San Francisco, Philly, and Silicon Valley Muni WiFi

Two part story here. Firstly, a group led by Intel and civic groups like the San Mateo County Telecommunications Authority plan to RFP a "Smart Valley" Muni Wireless network to cover all of Silicon Valley including coverage up to Hayward and down to Santa Cruz. That's an ambitiously large area, but the linked article in CIO argues that, "Similar efforts to build wireless networks in Philadelphia and San Francisco have been successful." Well, that just wrong. Sounds like the CIO reporter swallowed the spin from a corporate backer of the so-called "Smart Valley" project. Truth is, it's way too early to declare success for either the Philly or SF Muni WiFi networks.

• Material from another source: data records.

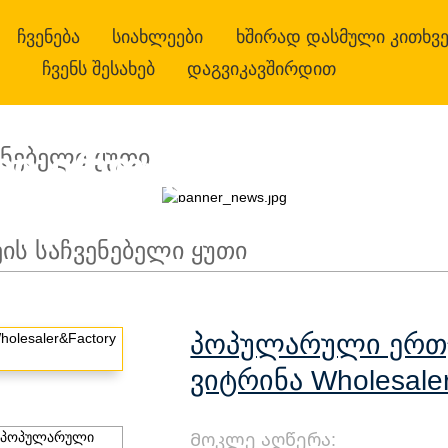
ᲩᲕᲔᲜᲔᲑᲐ
ᲡᲘᲐᲮᲚᲔᲔᲑᲘ
ᲮᲨᲘᲠᲐᲓ ᲓᲐᲡᲛᲣᲚᲘ ᲙᲘᲗᲮᲕᲔ
ᲩᲕᲔᲜᲡ ᲨᲔᲡᲐᲮᲔᲑ
ᲓᲐᲒᲕᲘᲙᲐᲕᲨᲘᲠᲓᲘᲗ
ი ერთჯერადი ტროფე
ᲜᲔᲑᲔᲚᲘ ᲧᲣᲗᲘ
olesaler&Factory |
Ს ᲡᲐᲩᲕᲔᲜᲔᲑᲔᲚᲘ ᲧᲣᲗᲘ
Პოპულარული Ერთ
Ვიტრინა Wholesale
Მოკლე აღწერა:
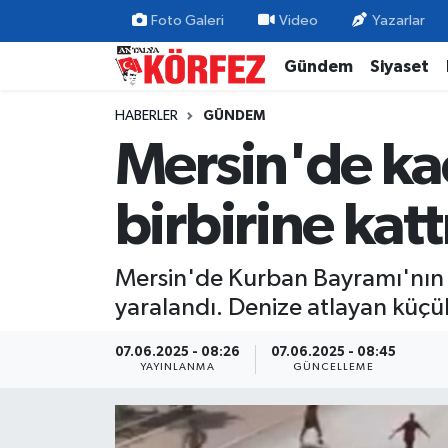
Foto Galeri
Video
Yazarlar
Gündem
Siyaset
Gündem
Nöbetçi Eczaneler
HABERLER
GÜNDEM
Siyaset
Hava Durumu
Mersin'de kaç
Yerel Yönetim
Trafik Durumu
birbirine katt
Ekonomi
Süper Lig Puan Durumu ve Fikstür
Mersin'de Kurban Bayramı'nın iki
Spor
Tüm Manşetler
yaralandı. Denize atlayan küçü
Yaşam
Son Dakika Haberleri
07.06.2025 - 08:26
07.06.2025 - 08:45
YAYINLANMA
GÜNCELLEME
Asayiş
Haber Arşivi
Dünya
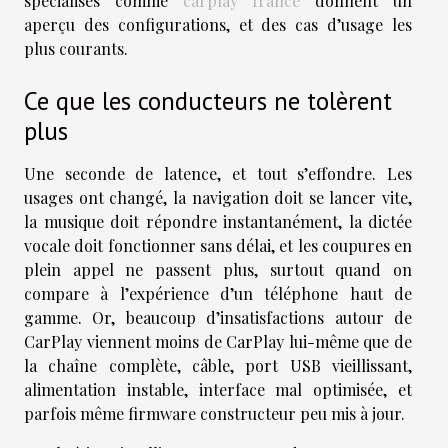
spécialisés comme
carplay france
donnent un
aperçu des configurations, et des cas d’usage les
plus courants.
Ce que les conducteurs ne tolèrent
plus
Une seconde de latence, et tout s’effondre. Les
usages ont changé, la navigation doit se lancer vite,
la musique doit répondre instantanément, la dictée
vocale doit fonctionner sans délai, et les coupures en
plein appel ne passent plus, surtout quand on
compare à l’expérience d’un téléphone haut de
gamme. Or, beaucoup d’insatisfactions autour de
CarPlay viennent moins de CarPlay lui-même que de
la chaîne complète, câble, port USB vieillissant,
alimentation instable, interface mal optimisée, et
parfois même firmware constructeur peu mis à jour.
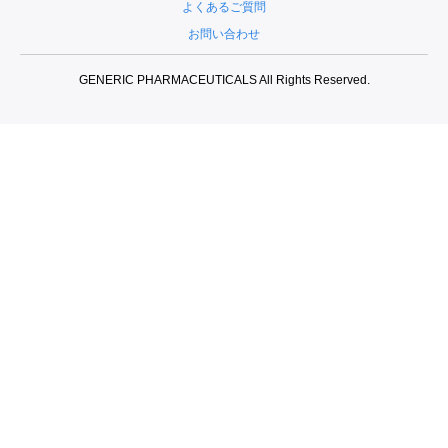
よくあるご質問
お問い合わせ
GENERIC PHARMACEUTICALS All Rights Reserved.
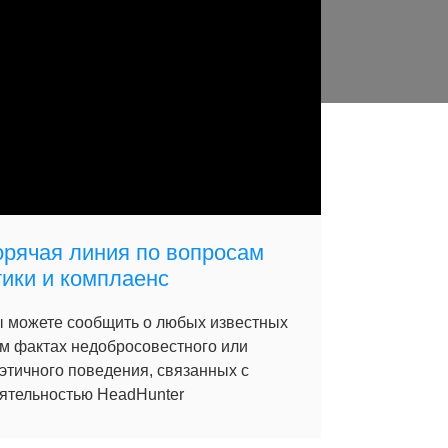
орячая линия по вопросам
тики и комплаенс
 можете сообщить о любых известных
м фактах недобросовестного или
этичного поведения, связанных с
ятельностью HeadHunter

Part 2 - A quick update on Philly and SF. Philly seems to have taken the time, spoken to the community groups and stakeholders, had open review cycles, and educated themselves enough to put together a strong RFP that defined minimum service levels, guaranteed service to poor residents, and demanded something in return of the vendor who would be granted a virtual monopoly. Earthlink ended up with the winning bid. Total Telecom, yesterday, offered the news that Philly's "...Deployment to start in spring 2007." Start in 2007?? What Where did 2006 go? Meanwhile, San Francisco went the opposite route, with a poorly fleshed out RFP which was leaked to the public in December. The mayor's office held mostly closed RFP sessions, shutting out stakeholders. In the end, the RFP doesn't seem to address the needs of the poor, minimum throughputs, minimum coverage, nor define premium services or advertising guidelines. Tech-savvy community groups are concerned that the RFP is too weak, and that it is a vanity project of the mayor that is giving too much to a backroom front-runner (Google). So of the two, Philly is clearly on a better, albeit slow, path. The SF process sounds like a SNAFU. As for the CIO article, it's hardly responsible reporting to use the past tense to say "Similar efforts to build wireless networks in Philadelphia and San Francisco have been successful."